A day later, we got the phone call. Both my husband and I had tested positive for coronavirus. We were two of the earliest COVID-19 cases caused by community spread in the Houston area.
How life changed after being diagnosed with COVID-19
As soon as I found out I had COVID-19, I was a wreck. All I could think about were my patients. Honestly, I was more concerned about them than I was about myself.
After alerting my office of my results, the staff immediately began contacting my patients — letting them know that a member of their care team had tested positive for coronavirus. I was so impressed with how well my office handled the situation, and the patients all seemed very understanding and many were grateful for the transparency. For now, I had some peace of mind.
In the meantime, we kept quarantining. Family and friends left supplies and groceries for us in our garage. We spent hours on the phone with the local health department as they tried to pinpoint who we'd come into contact with while symptomatic. I worked from home, answering emails and questions from my patients about their follow-up care. Mostly, we just took care of ourselves and waited.
Doing everything I can to turn my experience into something positive
Eventually, the local health department gave us the all clear to leave our house. Around that time I got wind of an experimental therapy Houston Methodist was using called convalescent plasma therapy. Soon after, we were contacted by Dr. Salazar's team — asking if we were interested in donating our blood plasma. We were, of course, both excited and willing to do anything we could to help people whose COVID-19 journeys had been more severe than ours.
Unfortunately, my blood plasma contained HLA antibodies, which meant I couldn't donate. My husband, however, could donate his blood plasma — which he's actually done a total of four times now.
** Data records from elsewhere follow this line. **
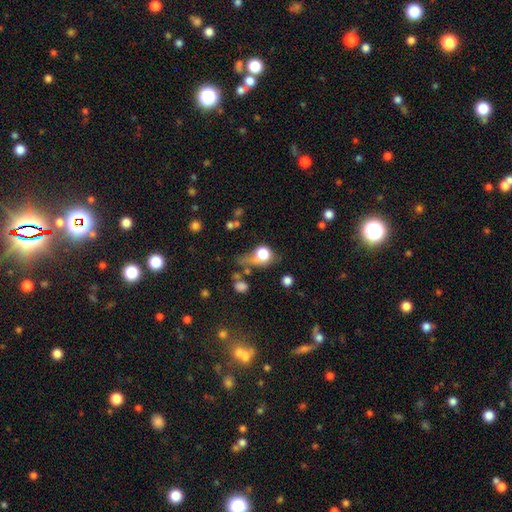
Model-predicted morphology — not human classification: This appears to be a smooth galaxy with no disk features (71%) that is round (63%). Merging: major disturbance (35%).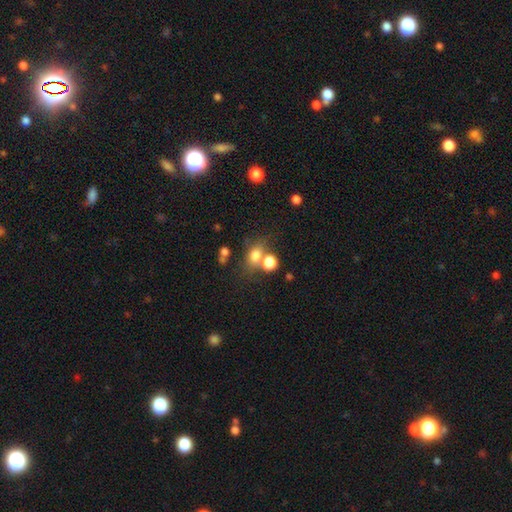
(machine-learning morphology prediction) This is likely a smooth galaxy (74%). How rounded: possibly in between (53%). Merging: possibly none (49%).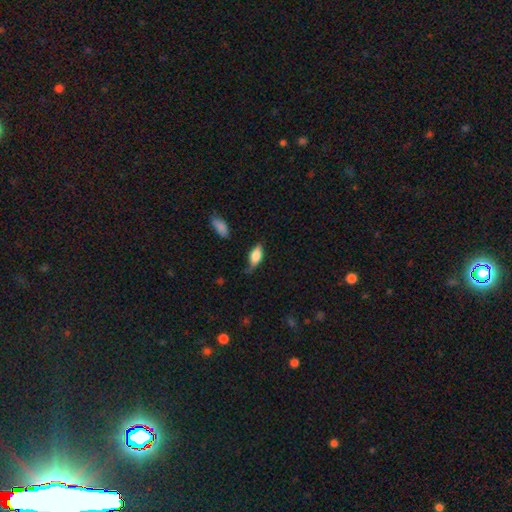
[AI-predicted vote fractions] Smooth or featured: smooth — 71% (featured or disk — 22%)
How rounded: in between — 85% (cigar-shaped — 11%)
Merging: none — 60% (minor disturbance — 30%)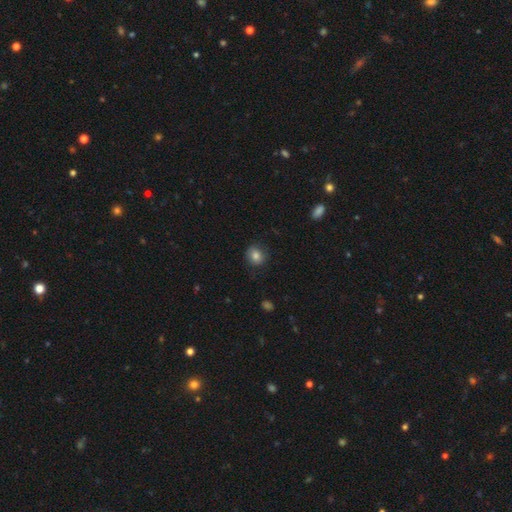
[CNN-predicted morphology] A smooth galaxy with no disk features (82%) that is round (75%).

Vote fractions:
- Smooth or featured? smooth: 82% / star or artifact: 9% / featured or disk: 8%
- How rounded? round: 75% / in between: 24% / cigar-shaped: 1%
- Merging? none: 80% / minor disturbance: 15% / major disturbance: 4% / merger: 1%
While I was devastated I couldn't contribute to potentially saving someone's life, I let the research team know that they were welcome to use my blood plasma for any sort of COVID-19 research they were doing. I wanted, and still want, to do anything I can to help.
With the uncertainties of this new virus still looming, it's hard to know if my COVID-19 journey is coming to an end or if I'm still somewhere in the middle of it all. I do know that I've learned a lot — and I hope to put it to good use. After having coronavirus, I feel that I'm even more prepared as a health care worker. I know that I can use my experience to help explain this illness to people, hopefully easing any anxiety or fear they may have.
Regardless of where I am in my COVID-19 journey, I also know that we're all in this together. I feel like everything I've done since starting in health care 16 years ago has all happened for a reason. It's prepared me for this experience and solidified everything I've learned. I got my family through COVID-19, and I want to try to help as many other people get through it as possible.